I've always found the concept of American poverty as rather humorous. Poor Americans can only be considered poor comparing them to other well off Americans. It requires a comparison because people with a house, air conditioning, car, food, clothing, TV, cell phones, game systems and etc can only be considered "poor" when compared to someone else with a nice house, nice air conditiong, nice car, nice food, great clothing, incredible TV, the latest cell phones and game systems.
From my experience - a class of which I've spent most of life - they typically have the same stuff as well off Americans...except that it's asthetically displeasing and certainly not optimal. The house paint is chipping, stains on the floors, ugly windows and ineffecient air conditiong. The car is a junker, requires holding your mouth just right and punching the dash for the radio to work. The food is Always Save, the clothing is Wal-Mart specials and garage sales. The TV is a hand me down and the game system was purchased with an income tax windfall achieved with Earned Income Credit. That sort of thing..
I don't understand the American mindset of poor. We're ok, folks. Really. Stop listening to the whiners, they're just trying to weasel into your wallet. They have no imagination and no inclination.
Take this family of four in Las Vegas, Nevada. They live on 14K per year....well. Guess what the poverty threshold for a family of four in the US in 2012 was.....23K. They make almost *half* of the poverty threshold, and they don't take government assistance and don't need it. They have imagination and innitiative. They don't feel sorry for themselves and collect checks, while bitching in their government paid house about how the deck is stacked against them.

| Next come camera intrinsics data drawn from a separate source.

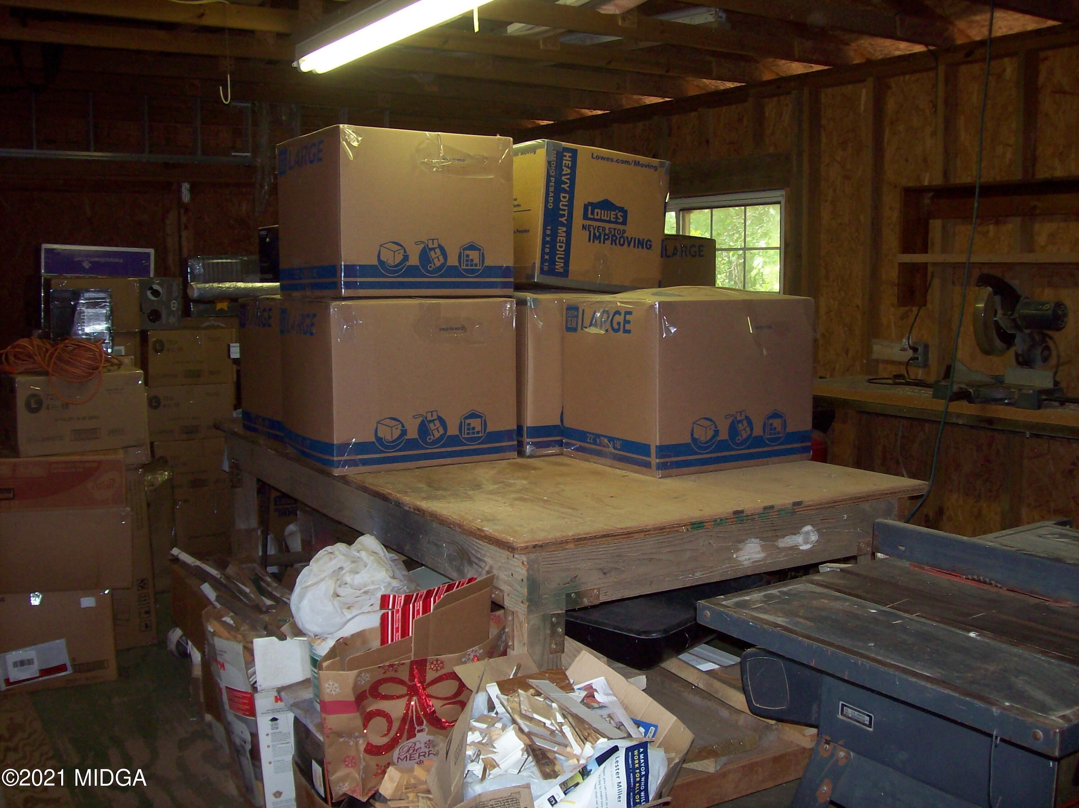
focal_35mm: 36
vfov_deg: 39.6
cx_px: 540
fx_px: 1122
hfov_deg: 51.4
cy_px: 404
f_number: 2.7
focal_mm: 6
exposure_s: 1/64
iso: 80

It's America. It's easy to make it here. You have a lot of flexibility still, even with our restrictive legal structure, to execute life and survive in a variety of ways.

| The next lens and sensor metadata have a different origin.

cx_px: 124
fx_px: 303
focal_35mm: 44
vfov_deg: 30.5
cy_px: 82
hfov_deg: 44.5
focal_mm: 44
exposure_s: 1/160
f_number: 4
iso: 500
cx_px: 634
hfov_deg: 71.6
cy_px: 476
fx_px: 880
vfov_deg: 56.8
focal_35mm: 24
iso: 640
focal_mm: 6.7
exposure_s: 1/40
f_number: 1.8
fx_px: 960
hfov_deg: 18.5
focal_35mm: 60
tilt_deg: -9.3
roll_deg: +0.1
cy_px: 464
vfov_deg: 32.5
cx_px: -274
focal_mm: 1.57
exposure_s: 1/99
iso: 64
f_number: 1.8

Americans seem to have lost a lot of ingenuity and creativity. They can't get outside of themselves to realize how ridiculous they are.

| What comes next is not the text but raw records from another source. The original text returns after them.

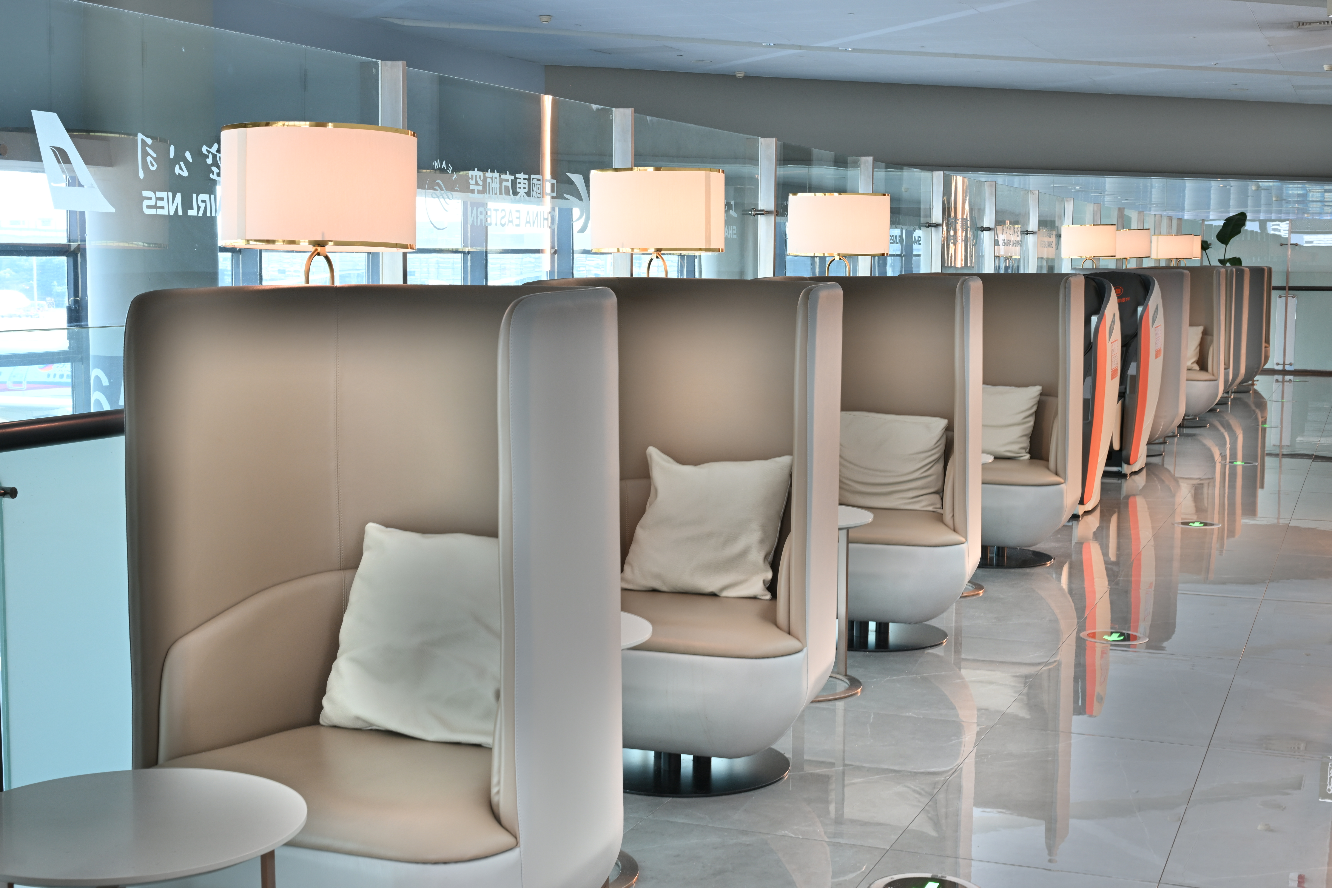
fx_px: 1702
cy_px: 444
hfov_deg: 42.7
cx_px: 666
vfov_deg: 29.2
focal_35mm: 46
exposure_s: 1/2.5
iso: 400
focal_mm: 46
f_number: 13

I make about 7K over the threshold, so we're not impoverished, but we are considered poor (median is 50K) though it doesn't feel like it at all. Like that family of four in Vegas, we are cash only, no payments of any kind - but that also means we have no shiny awesome car, no 52" big screen TV. We don't have the max cable package and our house is three different colors with a mixture of vinyl siding and rotting old wood siding. So what. We haven't been happier in our lives, and I used to bring home 66K a year living on the "nice" side of town with twice the living space.
It's all in how you approach your situation. Why should we continue to allow Americans to pretend as if they are impoverished so much that they need to take other people's income just to make it? It's bullshit. We have a handful of *actual* poor people here - a small group of genuine impovershed that really do need help from others. But when I live around and read about people living off less than 23K a year, in some cases almost half as much - happily - then I have to question the threshold and the inclination of those using it to get a government check.